In my last post, I laid out my first experience with trading and how actually being in the markets at a top firm completely changed my outlook on what trading was, and more importantly what it wasn’t.
Everyone has access to charts and basic indicators, moving averages, bollinger bands, etc. Many of these do provide relevant information about market conditions and trends. However, the one thing we focused on when we were trading hundreds of times throughout the day was order flow.
90% of my focus was staring at the order ticket, watching the orders come in and out of the market. This also included people bidding and offering contracts at certain prices of the market. Over time, you could start seeing patterns of when things were aggressive, slow, or when someone just bought a 500 lot or puked their position. There’s no indicator that can show that granular detail on what people are doing inside the market.
Here’s a level I was watching the other day. It was trending up and coming down to the 2842.50 level. On the screen shot below the numbers in blue are the bids and offers are shown in red.

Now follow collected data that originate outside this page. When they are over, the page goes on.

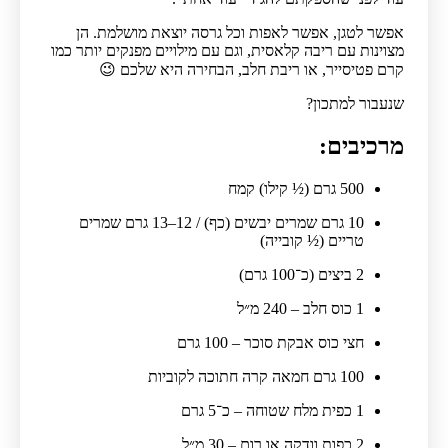
אפשר לטגן, אפשר לאפות וכל גרסה יוצאת מושלמת. הן
מצוינות עם ריבה קלאסית, וגם עם מילויים מפנקים יותר כמו
קרם פטיסייר, או ריבת חלב, הבחירה היא שלכם 😉
שנעבור למתכון?
מרכיבים:
500 גרם (½ קילו) קמח
10 גרם שמרים יבשים (כף) / 12–13 גרם שמרים
טריים (½ קובייה)
2 ביצים (כ־100 גרם)
1 כוס חלב – 240 מ״ל
חצי כוס אבקת סוכר – 100 גרם
100 גרם חמאה קרה חתוכה לקוביות
1 כפית מלח שטוחה – כ־5 גרם
2 כפות וודקה או רום – 30 מ״ל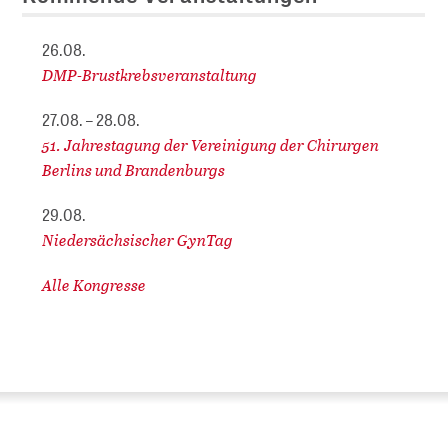
26.08.
DMP-Brustkrebsveranstaltung
27.08. – 28.08.
51. Jahrestagung der Vereinigung der Chirurgen
Berlins und Brandenburgs
29.08.
Niedersächsischer GynTag
Alle Kongresse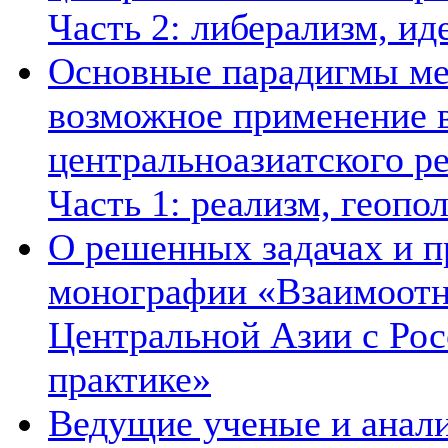
Часть 2: либерализм, ид
Основные парадигмы ме
возможное применение в
центральноазиатского ре
Часть 1: реализм, геопо
О решенных задачах и п
монографии «Взаимоотн
Центральной Азии с Рос
практике»
Ведущие ученые и анал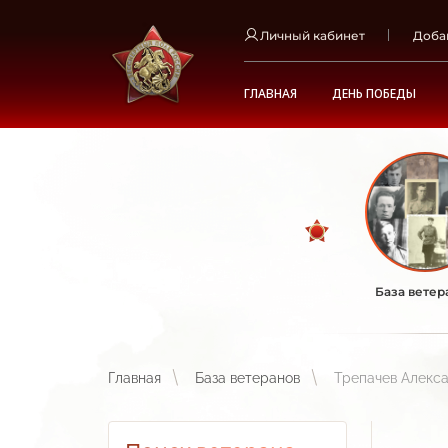
Личный кабинет
Доба
ГЛАВНАЯ
ДЕНЬ ПОБЕДЫ
База ветер
Главная
База ветеранов
Трепачев Алекс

The “6” on the right side is where it shows the contracts traded. Before MarketDelta Desktop came out, this is what we looked at and you had to keep track in your head of what price was trading. Eventually you got a sense of seller and buyers, and whether selling was drying up and not able to push it down any further. If you saw, let’s say, 2,000 contracts being sold or “hitting the bid” but price didn’t move, it was safe to assume that if price started moving up those sellers would have to puke their position and turn into buyers which drove the price up even further. This is why you’ll see quick price movement at key levels.
Here’s the 1 min chart of that area. I used Optimus Flow with the Rithmic data connection feed for CME data. You WILL want this to watch order flow and get this Market Delta footprint chart.
The bar at 11:36 AM had a -482 delta, meaning there were 482 more sell trades than buy trades. I didn’t take this into consideration as much because this was a continuation from a down move. The key 1 min bars happen between 11:37 AM and 11:46 AM.
Traded in a channel during this time and at 11:44 to 11:46, sellers couldn’t push it much further down than 2842.75. At 11:44 is when I knew I wanted to be long. The support was 2842.75 so I bid there.
The huge difference here is that with order flow you can see sellers drying up and not being able to push it further down. Because of this, my entry was on the low end of the channel compared to traders who trade breakouts. They may have had a long outlook on the move but waited for PRICE confirmation with a breakout, whereas I just needed to see the ORDER FLOW confirmation.
The difference of entering at the bottom of the channel vs the top is a whole 2 points. With a 10 lot that’s $1,000. Better yet, if the breakout doesn’t happen and I don’t see buyers come in, I can exit the trade and still be profitable. The breakout trader without order flow data could buy and put their stop just below the bottom of the channel, which still panned out, but they are risking 2 points when the order flow trader who enters at the bottom of the channel is only risking 2 ticks.
Over the next 4 minutes it went to 2850.00 for a nice 7 point move. All the shorts turned into buyers moving the price up.
The best strategy is to look for key levels and trends, then dial into the cluster chart in Optimus Flow to see real time data of orders hitting the market.